Iantha kämpfte um ihre Beherrschung.
Was hatte sie getan? Selbst hier, an Tisch ihrer eigenen Familie, erweckte seine Gegenwart ungewohnte Gefühle in ihr, sodass sie spürte, wie sich jeder Muskel ihres Körpers verkrampfte. Dann sagte er etwas, und gegen ihren Willen musste sie lachen. Und wenn er ihr sein warmes Lächeln schenkte, vergaß sie einen Augenblick lang alles. Vielleicht hatte er Recht, wenn er glaubte, dass er sie heilen konnte. Eines war jedenfalls sicher – solch ein Angebot bekäme sie nie wieder.

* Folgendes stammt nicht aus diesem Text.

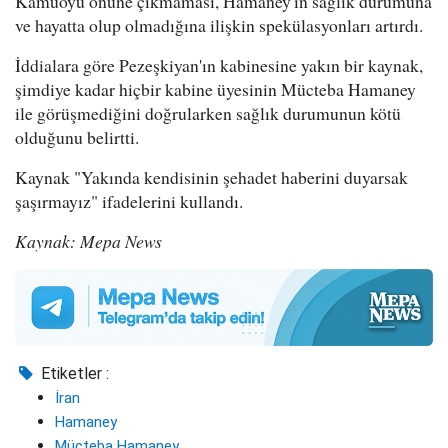
Kamuoyu önüne çıkmaması, Hamaney'in sağlık durumuna
ve hayatta olup olmadığına ilişkin spekülasyonları artırdı.
İddialara göre Pezeşkiyan'ın kabinesine yakın bir kaynak,
şimdiye kadar hiçbir kabine üyesinin Mücteba Hamaney
ile görüşmediğini doğrularken sağlık durumunun kötü
olduğunu belirtti.
Kaynak "Yakında kendisinin şehadet haberini duyarsak
şaşırmayız" ifadelerini kullandı.
Kaynak: Mepa News
Etiketler :
İran
Hamaney
Mücteba Hamaney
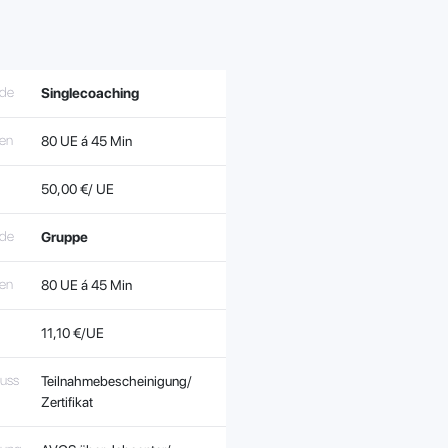
de
Singlecoaching
ten
80 UE á 45 Min
50,00 €/ UE
de
Gruppe
ten
80 UE á 45 Min
11,10 €/UE
luss
Teilnahmebescheinigung/
Zertifikat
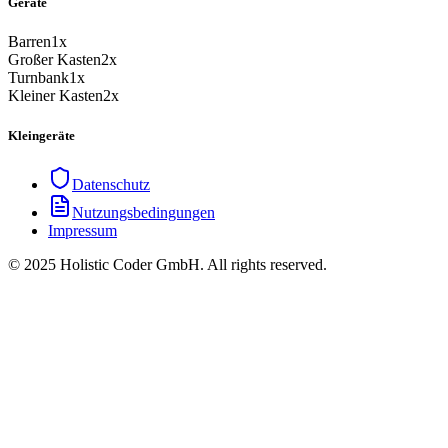
Geräte
Barren
1x
Großer Kasten
2x
Turnbank
1x
Kleiner Kasten
2x
Kleingeräte
Datenschutz
Nutzungsbedingungen
Impressum
© 2025 Holistic Coder GmbH. All rights reserved.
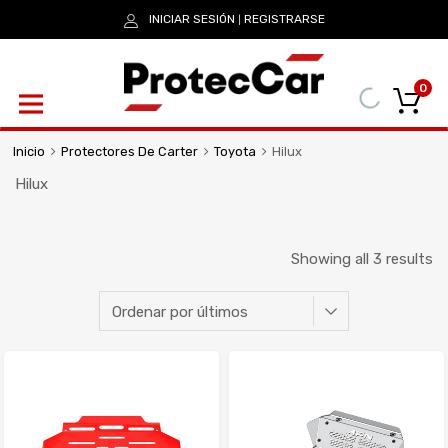
INICIAR SESIÓN
REGISTRARSE
|
0
Inicio
Protectores De Carter
Toyota
Hilux
Hilux
Showing all 3 results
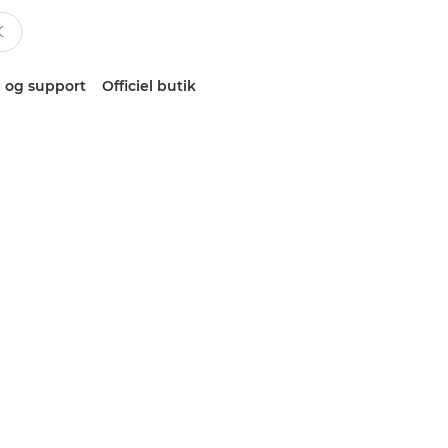
 og support
Officiel butik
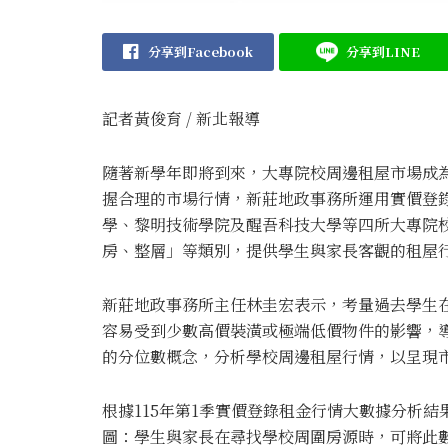
分享到Facebook
分享到LINE
記者黃俊育 / 新北報導
隨著新學年即將到來，大專院校周邊租屋市場成
握合理的市場行情，新莊地政事務所運用實價登
學、黎明技術學院及醒吾科技大學等四所大專院
房、整層」等類別，提供學生與家長客觀的租屋
新莊地政事務所主任林圭宏表示，考量過去學生
容易受到少數高價裝潢或極端低價物件的影響，
的分位數概念，分析學校周邊租屋行情，以呈現
根據115年第1季實價登錄租金行情大數據分析
圖：學生與家長在尋找學校周圍房源時，可將此數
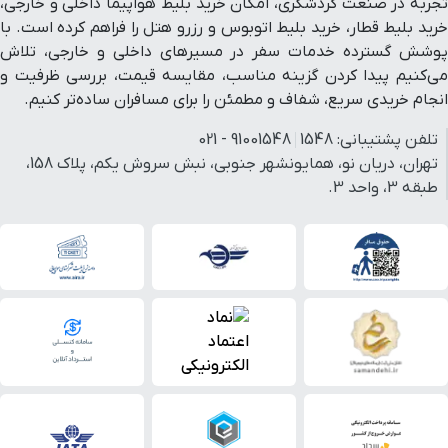
تجربه در صنعت گردشگری، امکان خرید بلیط هواپیما داخلی و خارجی،
خرید بلیط قطار، خرید بلیط اتوبوس و رزرو هتل را فراهم کرده است. با
پوشش گسترده خدمات سفر در مسیرهای داخلی و خارجی، تلاش
می‌کنیم پیدا کردن گزینه مناسب، مقایسه قیمت، بررسی ظرفیت و
انجام خریدی سریع، شفاف و مطمئن را برای مسافران ساده‌تر کنیم.
تلفن پشتیبانی:
1548
91001548 - 021
تهران، دریان نو، همایونشهر جنوبی، نبش سروش یکم، پلاک 158،
طبقه 3، واحد 3.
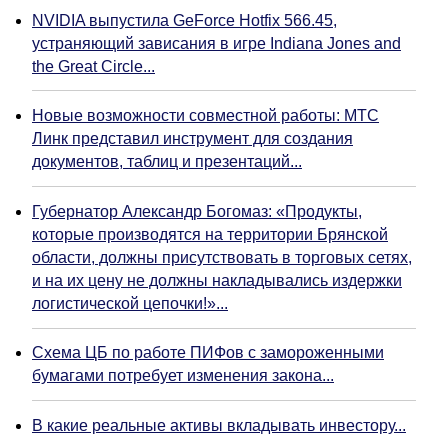
NVIDIA выпустила GeForce Hotfix 566.45,
устраняющий зависания в игре Indiana Jones and
the Great Circle...
Новые возможности совместной работы: МТС
Линк представил инструмент для создания
документов, таблиц и презентаций...
Губернатор Александр Богомаз: «Продукты,
которые производятся на территории Брянской
области, должны присутствовать в торговых сетях,
и на их цену не должны накладывались издержки
логистической цепочки!»...
Схема ЦБ по работе ПИФов с замороженными
бумагами потребует изменения закона...
В какие реальные активы вкладывать инвестору...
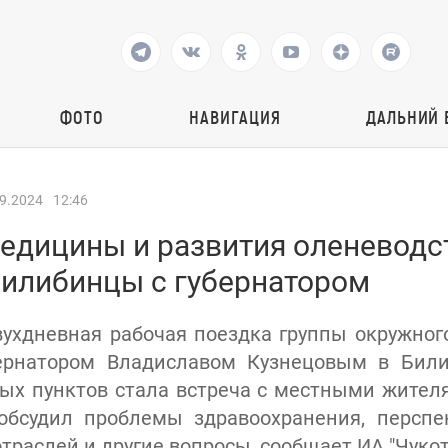
ФОТО
НАВИГАЦИЯ
ДАЛЬНИЙ 
9.2024
12:46
едицины и развития оленеводс
билибинцы с губернатором
ухдневная рабочая поездка группы окружног
бернатором Владиславом Кузнецовым в Били
ых пунктов стала встреча с местными жител
 обсудил проблемы здравоохранения, перспе
раслей и другие вопросы, сообщает ИА "Чукот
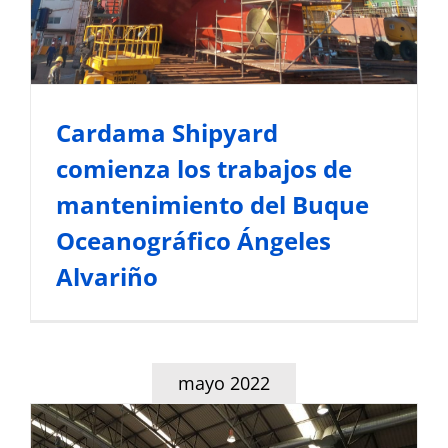
Cardama Shipyard
comienza los trabajos de
mantenimiento del Buque
Oceanográfico Ángeles
Alvariño
mayo 2022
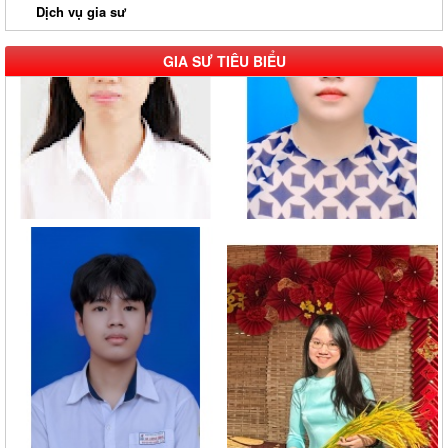
Dịch vụ gia sư
GIA SƯ TIÊU BIỂU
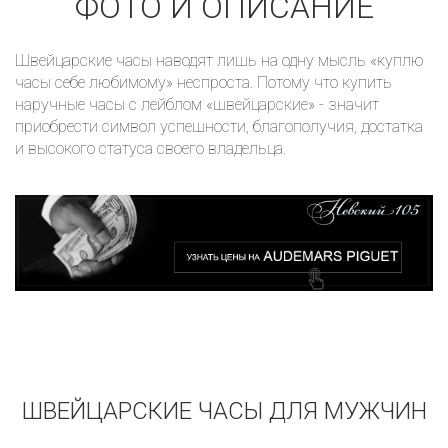
ФОТО И ОПИСАНИЕ
Швейцарские часы наводят лишь на одну мысль «куплю
часы себе любимому» неспроста. Потому что купить
наручные часы с лейблом «швейцарские» - значит
приобрести символ успешности, благополучия, достатка
и высокого статуса своего владельца.
ШВЕЙЦАРСКИЕ ЧАСЫ ДЛЯ МУЖЧИН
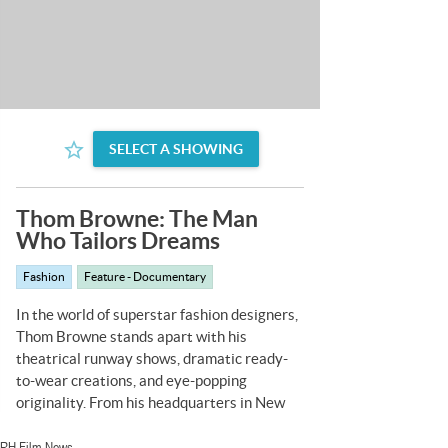
RH Film News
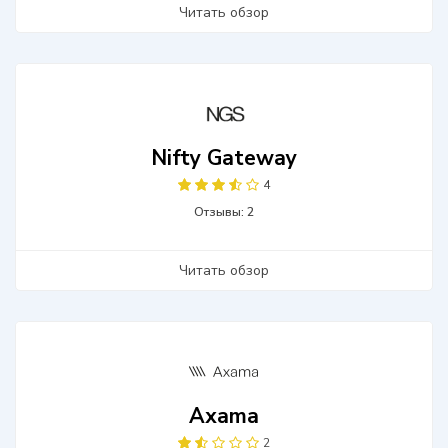
Читать обзор
Nifty Gateway
4
Отзывы: 2
Читать обзор
Axama
2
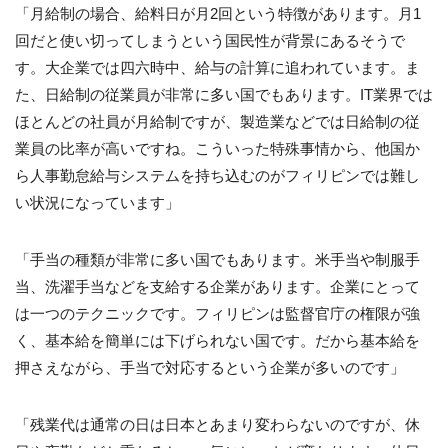
「月給制の場合、給料日が月
2
回という特徴があります。月
1
回だと使い切ってしまうという国民性が背景にあるそうで
す。大企業では四六時中、給与の計算に追われています。ま
た、日給制の従業員が非常に多い国でもあります。
IT
業界では
ほとんどの社員が月給制ですが、製造業などでは日給制の従
業員の比率が高いですね。こういった特殊事情から、他国か
ら人事勤怠給与システムを持ち込むのがフィリピンでは難し
い状況になっています」
「手当の種類が非常に多い国でもあります。米手当や制服手
当、洗濯手当などを支給する企業があります。企業にとって
は一つのテクニックです。フィリピンは監督官庁の権限が強
く、基本給を簡単には下げられない国です。だから基本給を
押さえながら、手当で対応するという企業が多いのです」
「残業代は通常の日は日本とあまり変わらないのですが、休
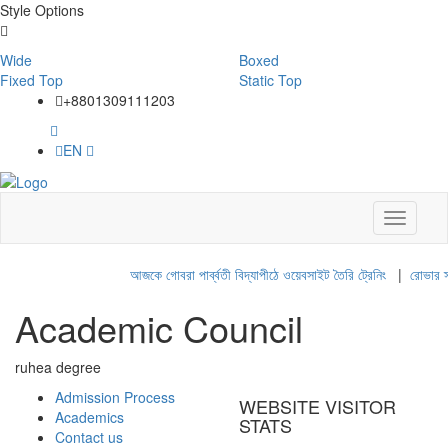
Style Options
Wide
Boxed
Fixed Top
Static Top
+8801309111203
EN
Toggle
navigati
আজকে গোবরা পার্ব্বতী বিদ্যাপীঠে ওয়েবসাইট তৈরি ট্রেনিং
|
রোভার স্
Academic Council
ruhea degree
Admission Process
WEBSITE VISITOR
Academics
STATS
Contact us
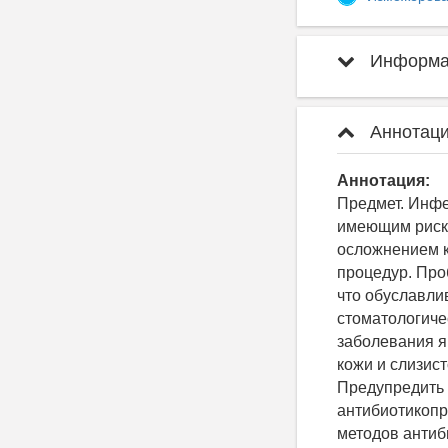
Информац
Аннотаци
Аннотация:
Предмет. Инфе
имеющим риск 
осложнением к
процедур. Про
что обуславли
стоматологиче
заболевания я
кожи и слизис
Предупредить 
антибиотикопр
методов антиб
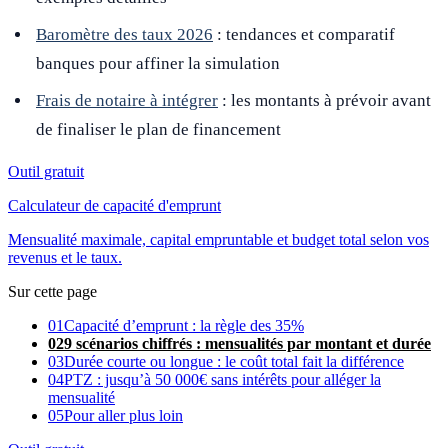
Baromètre des taux 2026
: tendances et comparatif
banques pour affiner la simulation
Frais de notaire à intégrer
: les montants à prévoir avant
de finaliser le plan de financement
Outil gratuit
Calculateur de capacité d'emprunt
Mensualité maximale, capital empruntable et budget total selon vos
revenus et le taux.
Sur cette page
01
Capacité d’emprunt : la règle des 35%
02
9 scénarios chiffrés : mensualités par montant et durée
03
Durée courte ou longue : le coût total fait la différence
04
PTZ : jusqu’à 50 000€ sans intérêts pour alléger la
mensualité
05
Pour aller plus loin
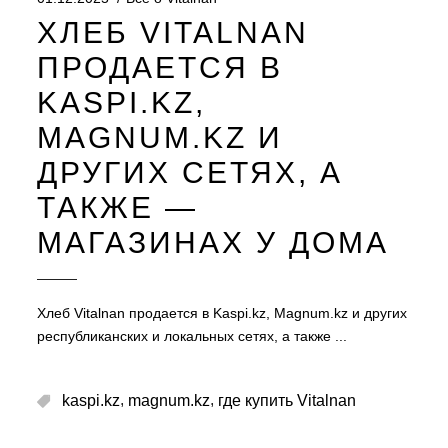
ХЛЕБ VITALNAN
ПРОДАЕТСЯ В
KASPI.KZ,
MAGNUM.KZ И
ДРУГИХ СЕТЯХ, А
ТАКЖЕ —
МАГАЗИНАХ У ДОМА
Хлеб Vitalnan продается в Kaspi.kz, Magnum.kz и других
республиканских и локальных сетях, а также
,
,
kaspi.kz
magnum.kz
где купить Vitalnan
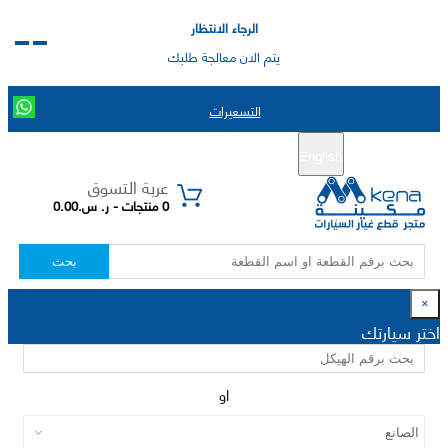
الرجاء الانتظار
يتم الان معالجة طلبك
التسعيرات
English
تسجيل جديد
تسجيل الدخول
|
عربة التسوق
0 منتجات - ر. س.0.00
بحث
×
اختر سيارتك
او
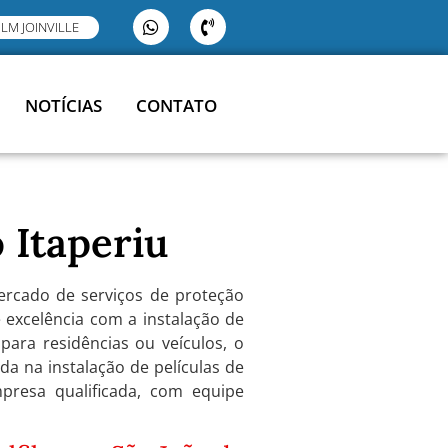
ILM JOINVILLE
NOTÍCIAS
CONTATO
 Itaperiu
ercado de serviços de proteção
e excelência com a instalação de
para residências ou veículos, o
da na instalação de películas de
presa qualificada, com equipe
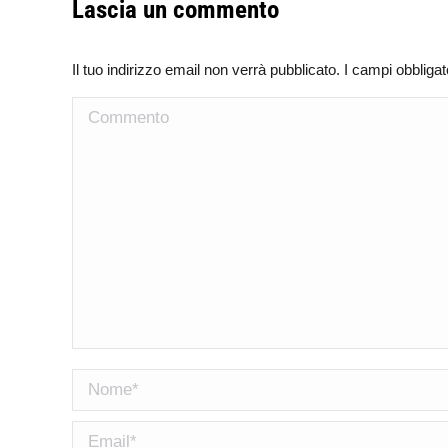
Lascia un commento
Il tuo indirizzo email non verrà pubblicato. I campi obblig
Commento
Nome *
Email *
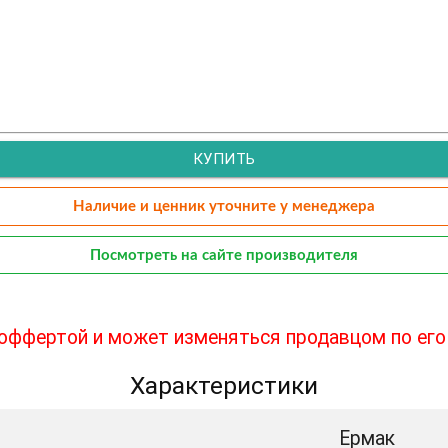
КУПИТЬ
Наличие и ценник уточните у менеджера
Посмотреть на сайте производителя
 оффертой и может изменяться продавцом по его
Характеристики
Ермак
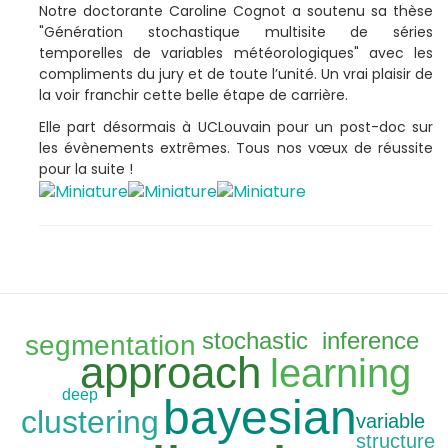
Notre doctorante Caroline Cognot a soutenu sa thèse
"Génération stochastique multisite de séries
temporelles de variables météorologiques" avec les
compliments du jury et de toute l’unité. Un vrai plaisir de
la voir franchir cette belle étape de carrière.
Elle part désormais à UCLouvain pour un post-doc sur
les évènements extrêmes. Tous nos vœux de réussite
pour la suite !
stochastic
inference
segmentation
approach
learning
deep
bayesian
clustering
variable
structure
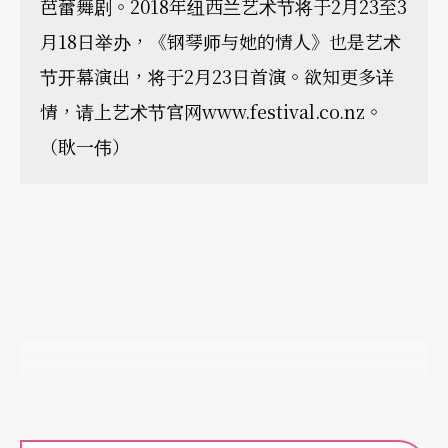
芭蕾舞剧。2018年纽西兰艺术节将于2月23至3
月18日举办，《钢琴师与她的情人》也是艺术
节开幕演出，将于2月23日首演。欲知更多详
情，请上艺术节官网www.festival.co.nz。
（耿一伟）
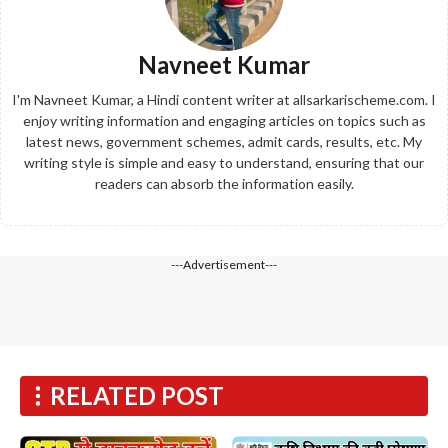
Navneet Kumar
I'm Navneet Kumar, a Hindi content writer at allsarkarischeme.com. I
enjoy writing information and engaging articles on topics such as
latest news, government schemes, admit cards, results, etc. My
writing style is simple and easy to understand, ensuring that our
readers can absorb the information easily.
---Advertisement---
RELATED POST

Sie würde den Versuch wagen. Mit jeder Faser ihres Seins würde sie sich bemühen, die Vergangenheit hinter sich zu lassen – und die Frau zu werden, von der sie gehoffte hatte, sie einmal zu sein. Damit sie nicht wieder von Panik ergriffen wurde, konzentrierte sie sich auf das Tischgespräch.
Ihre Mutter hatte gerade das Wort ergriffen. "Ich glaube, wir sollten die Verlobung an Weihnachten bekannt geben. Das ist eine so schöne Zeit für ein frohes Ereignis. Und die Leute verbringen dann gerne die Feiertage auf dem Land. Ich werde sofort eine Liste zusammenstellen. Wir müssen an all unsere Bekannten denken. Aber natürlich, Iantha, Liebes, wenn du lieber …"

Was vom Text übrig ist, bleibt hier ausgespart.